Shostakovich long toyed with the idea of composing an opera based on Hamlet, but the time was never right. Still, he did write music for two other Hamlets. One was a set of youthful, quirky incidental music for the play while the other was his most masterful film score.
The incidental music met a sorry end. The avant-garde production was scandalous, with every character a drunkard and the central power struggle played for comedy, not tragedy. After only a few performances the production was banned with very little fuss: Stalin simply mentioned that he didn’t like the idea and the play was closed the next day. Shostakovich rescued the music—witty, tart, and reeking of the dance hall—in the Suite Op. 32a.
By 1963 Stalin was dead, the thaw was on, and Shostakovich had composed nearly 50 film scores. Most of these were hack-work hymns to the Workers’ Paradise assigned by the authorities.

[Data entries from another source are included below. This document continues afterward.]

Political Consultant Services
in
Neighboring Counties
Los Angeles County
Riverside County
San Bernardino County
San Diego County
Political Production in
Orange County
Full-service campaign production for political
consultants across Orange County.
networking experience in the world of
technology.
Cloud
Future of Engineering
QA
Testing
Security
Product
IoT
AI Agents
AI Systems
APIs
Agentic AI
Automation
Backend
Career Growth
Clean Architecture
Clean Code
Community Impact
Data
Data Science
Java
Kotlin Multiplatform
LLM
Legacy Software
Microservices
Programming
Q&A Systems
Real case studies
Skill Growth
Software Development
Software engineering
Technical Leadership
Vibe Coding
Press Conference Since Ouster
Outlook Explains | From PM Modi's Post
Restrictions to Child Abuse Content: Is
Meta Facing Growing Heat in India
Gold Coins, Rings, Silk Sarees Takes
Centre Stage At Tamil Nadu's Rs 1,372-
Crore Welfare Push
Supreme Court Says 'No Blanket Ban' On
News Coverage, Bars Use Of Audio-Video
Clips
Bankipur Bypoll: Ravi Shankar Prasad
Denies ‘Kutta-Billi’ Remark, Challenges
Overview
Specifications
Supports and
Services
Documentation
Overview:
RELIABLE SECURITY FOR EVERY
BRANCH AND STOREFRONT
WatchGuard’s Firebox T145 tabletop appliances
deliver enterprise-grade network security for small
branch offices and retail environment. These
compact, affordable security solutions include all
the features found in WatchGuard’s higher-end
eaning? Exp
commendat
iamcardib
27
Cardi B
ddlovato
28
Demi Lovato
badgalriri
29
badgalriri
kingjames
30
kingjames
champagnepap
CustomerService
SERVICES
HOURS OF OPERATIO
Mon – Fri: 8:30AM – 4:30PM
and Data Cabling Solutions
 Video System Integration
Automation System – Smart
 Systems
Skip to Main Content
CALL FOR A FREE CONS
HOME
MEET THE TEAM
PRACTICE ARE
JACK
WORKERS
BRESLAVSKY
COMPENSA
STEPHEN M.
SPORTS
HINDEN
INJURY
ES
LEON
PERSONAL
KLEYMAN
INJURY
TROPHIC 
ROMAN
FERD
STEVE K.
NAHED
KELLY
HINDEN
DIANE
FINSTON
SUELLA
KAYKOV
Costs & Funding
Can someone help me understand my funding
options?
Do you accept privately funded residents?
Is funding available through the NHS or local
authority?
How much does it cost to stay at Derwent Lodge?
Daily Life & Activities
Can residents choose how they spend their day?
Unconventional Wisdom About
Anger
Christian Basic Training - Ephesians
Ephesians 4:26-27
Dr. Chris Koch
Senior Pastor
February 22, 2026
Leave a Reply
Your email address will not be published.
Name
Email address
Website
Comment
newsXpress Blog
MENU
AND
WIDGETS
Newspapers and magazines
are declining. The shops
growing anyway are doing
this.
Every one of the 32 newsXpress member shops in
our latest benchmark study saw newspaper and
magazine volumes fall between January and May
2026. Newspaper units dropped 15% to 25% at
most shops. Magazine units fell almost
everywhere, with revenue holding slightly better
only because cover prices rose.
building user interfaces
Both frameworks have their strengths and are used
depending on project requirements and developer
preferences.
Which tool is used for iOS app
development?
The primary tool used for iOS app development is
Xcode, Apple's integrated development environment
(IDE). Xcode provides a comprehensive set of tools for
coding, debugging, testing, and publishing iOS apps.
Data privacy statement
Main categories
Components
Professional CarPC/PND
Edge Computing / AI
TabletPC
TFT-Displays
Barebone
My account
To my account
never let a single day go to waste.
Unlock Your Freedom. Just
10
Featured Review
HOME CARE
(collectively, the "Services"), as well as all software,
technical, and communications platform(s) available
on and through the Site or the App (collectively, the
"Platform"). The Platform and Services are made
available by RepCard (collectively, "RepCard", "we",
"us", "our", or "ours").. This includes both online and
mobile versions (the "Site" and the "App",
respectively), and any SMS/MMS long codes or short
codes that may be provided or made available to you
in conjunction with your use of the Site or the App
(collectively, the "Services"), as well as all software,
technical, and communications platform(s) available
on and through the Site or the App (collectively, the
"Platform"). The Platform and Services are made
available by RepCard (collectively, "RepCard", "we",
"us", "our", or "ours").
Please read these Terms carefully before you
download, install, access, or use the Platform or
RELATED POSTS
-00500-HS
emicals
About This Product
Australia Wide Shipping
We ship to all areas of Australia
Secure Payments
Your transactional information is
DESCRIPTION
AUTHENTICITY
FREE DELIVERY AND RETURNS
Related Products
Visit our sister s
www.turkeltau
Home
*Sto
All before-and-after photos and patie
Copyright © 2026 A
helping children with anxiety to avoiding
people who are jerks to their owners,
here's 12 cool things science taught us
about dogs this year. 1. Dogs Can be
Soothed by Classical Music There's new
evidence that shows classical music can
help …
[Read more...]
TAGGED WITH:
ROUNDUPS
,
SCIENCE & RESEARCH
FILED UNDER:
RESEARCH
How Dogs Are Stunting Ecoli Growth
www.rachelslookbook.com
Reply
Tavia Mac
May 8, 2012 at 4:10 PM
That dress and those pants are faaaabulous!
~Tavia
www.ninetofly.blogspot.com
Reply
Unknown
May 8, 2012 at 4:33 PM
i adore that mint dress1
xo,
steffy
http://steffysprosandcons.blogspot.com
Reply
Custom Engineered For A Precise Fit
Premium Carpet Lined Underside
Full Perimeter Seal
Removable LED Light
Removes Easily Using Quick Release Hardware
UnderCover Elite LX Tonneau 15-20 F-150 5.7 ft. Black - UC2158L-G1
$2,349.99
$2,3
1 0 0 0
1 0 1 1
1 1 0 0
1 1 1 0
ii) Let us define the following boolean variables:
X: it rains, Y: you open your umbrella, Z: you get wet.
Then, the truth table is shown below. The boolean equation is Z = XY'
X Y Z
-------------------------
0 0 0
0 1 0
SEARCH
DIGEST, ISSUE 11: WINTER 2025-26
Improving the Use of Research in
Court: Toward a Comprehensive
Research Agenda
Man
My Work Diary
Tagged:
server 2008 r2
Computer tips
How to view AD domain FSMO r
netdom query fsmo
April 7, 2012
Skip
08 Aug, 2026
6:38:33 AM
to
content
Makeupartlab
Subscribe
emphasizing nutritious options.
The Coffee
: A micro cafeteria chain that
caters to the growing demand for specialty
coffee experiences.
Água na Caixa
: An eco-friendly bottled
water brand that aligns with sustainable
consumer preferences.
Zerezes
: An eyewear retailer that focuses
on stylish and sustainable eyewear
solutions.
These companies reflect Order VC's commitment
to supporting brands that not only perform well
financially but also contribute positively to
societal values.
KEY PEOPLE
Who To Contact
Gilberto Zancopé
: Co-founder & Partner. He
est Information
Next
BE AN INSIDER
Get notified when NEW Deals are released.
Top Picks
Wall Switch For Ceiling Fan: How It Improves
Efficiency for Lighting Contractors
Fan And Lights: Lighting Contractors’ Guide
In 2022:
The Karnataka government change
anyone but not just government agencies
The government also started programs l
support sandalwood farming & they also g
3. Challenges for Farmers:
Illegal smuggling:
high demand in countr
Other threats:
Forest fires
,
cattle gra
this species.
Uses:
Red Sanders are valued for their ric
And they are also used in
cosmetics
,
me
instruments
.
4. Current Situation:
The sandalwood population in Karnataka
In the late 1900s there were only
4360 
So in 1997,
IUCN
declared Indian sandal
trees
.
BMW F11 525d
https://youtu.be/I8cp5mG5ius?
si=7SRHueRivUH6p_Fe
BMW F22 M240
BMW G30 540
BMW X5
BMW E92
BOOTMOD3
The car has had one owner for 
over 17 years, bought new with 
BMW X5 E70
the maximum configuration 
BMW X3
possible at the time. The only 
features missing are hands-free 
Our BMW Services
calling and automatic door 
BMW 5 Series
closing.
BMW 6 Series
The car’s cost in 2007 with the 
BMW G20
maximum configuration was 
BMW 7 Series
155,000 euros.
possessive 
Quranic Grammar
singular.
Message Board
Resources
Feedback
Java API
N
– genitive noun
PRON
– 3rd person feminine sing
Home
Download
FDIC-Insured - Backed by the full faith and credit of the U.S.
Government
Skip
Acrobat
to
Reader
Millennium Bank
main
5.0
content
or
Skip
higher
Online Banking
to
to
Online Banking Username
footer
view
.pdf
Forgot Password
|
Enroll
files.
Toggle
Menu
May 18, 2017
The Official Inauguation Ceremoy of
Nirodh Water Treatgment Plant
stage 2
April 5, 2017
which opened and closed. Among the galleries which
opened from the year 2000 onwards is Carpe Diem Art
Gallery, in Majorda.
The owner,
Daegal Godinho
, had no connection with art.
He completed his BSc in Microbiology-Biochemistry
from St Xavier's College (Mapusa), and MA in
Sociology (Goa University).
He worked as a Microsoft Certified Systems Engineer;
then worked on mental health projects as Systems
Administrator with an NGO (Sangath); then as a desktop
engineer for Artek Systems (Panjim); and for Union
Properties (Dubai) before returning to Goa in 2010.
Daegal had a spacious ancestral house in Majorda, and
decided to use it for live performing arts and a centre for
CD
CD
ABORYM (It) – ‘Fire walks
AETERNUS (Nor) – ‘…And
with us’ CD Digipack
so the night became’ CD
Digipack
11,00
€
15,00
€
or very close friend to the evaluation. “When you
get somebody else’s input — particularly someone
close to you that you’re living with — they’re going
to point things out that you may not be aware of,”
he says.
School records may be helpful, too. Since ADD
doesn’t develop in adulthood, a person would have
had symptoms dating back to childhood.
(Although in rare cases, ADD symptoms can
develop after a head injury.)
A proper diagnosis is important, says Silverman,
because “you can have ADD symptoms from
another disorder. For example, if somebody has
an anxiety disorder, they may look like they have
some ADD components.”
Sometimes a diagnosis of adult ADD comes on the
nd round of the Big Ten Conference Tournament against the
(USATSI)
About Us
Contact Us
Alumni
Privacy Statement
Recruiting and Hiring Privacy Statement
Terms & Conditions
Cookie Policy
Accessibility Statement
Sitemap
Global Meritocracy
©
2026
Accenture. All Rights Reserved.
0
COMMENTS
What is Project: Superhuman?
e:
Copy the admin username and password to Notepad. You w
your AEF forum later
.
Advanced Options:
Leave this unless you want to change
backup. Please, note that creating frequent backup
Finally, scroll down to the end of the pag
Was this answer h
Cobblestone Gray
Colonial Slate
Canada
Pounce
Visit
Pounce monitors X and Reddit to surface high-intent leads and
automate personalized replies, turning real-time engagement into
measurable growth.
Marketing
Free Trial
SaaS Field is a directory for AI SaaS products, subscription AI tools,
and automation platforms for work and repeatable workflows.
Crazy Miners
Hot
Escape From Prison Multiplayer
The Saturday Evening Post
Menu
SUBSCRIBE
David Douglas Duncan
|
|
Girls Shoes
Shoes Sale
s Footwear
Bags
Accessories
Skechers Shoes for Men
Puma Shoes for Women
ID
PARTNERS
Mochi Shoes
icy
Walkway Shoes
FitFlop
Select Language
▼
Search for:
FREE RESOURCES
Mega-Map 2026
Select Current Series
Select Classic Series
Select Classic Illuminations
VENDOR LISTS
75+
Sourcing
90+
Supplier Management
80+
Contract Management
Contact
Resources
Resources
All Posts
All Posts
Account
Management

But he collaborated frequently with the outstanding Soviet film director Grigori Kozintsev, and when Kozintsev asked him to compose music for his cinematic Hamlet, Shostakovich was happy to join forces again.
Kozintsev’s Hamlet is a classic interpretation that focuses on the political power struggles of the play, quite unlike Olivier’s 1948 psychological exploration of Hamlet’s inner turmoil. Shostakovich’s music centers on three themes he created for three of the film’s characters: Hamlet, the Ghost, and Ophelia. In the film score these interact in a symphonic way just as their characters interact on the screen. In the Suite we hear Hamlet’s music in the Overture; the Ghost and Ophelia have their own movements. Director Kozintsev didn’t want to show the Ghost on-screen—he was afraid that the special effects would be unbelievable—so he asked Shostakovich to create a musical stand-in. Shostakovich gave the Ghost a theme with unearthly harmonies underpinned with the stroke of a gong—music that is always heard whenever the Ghost is present, even in Hamlet’s thoughts.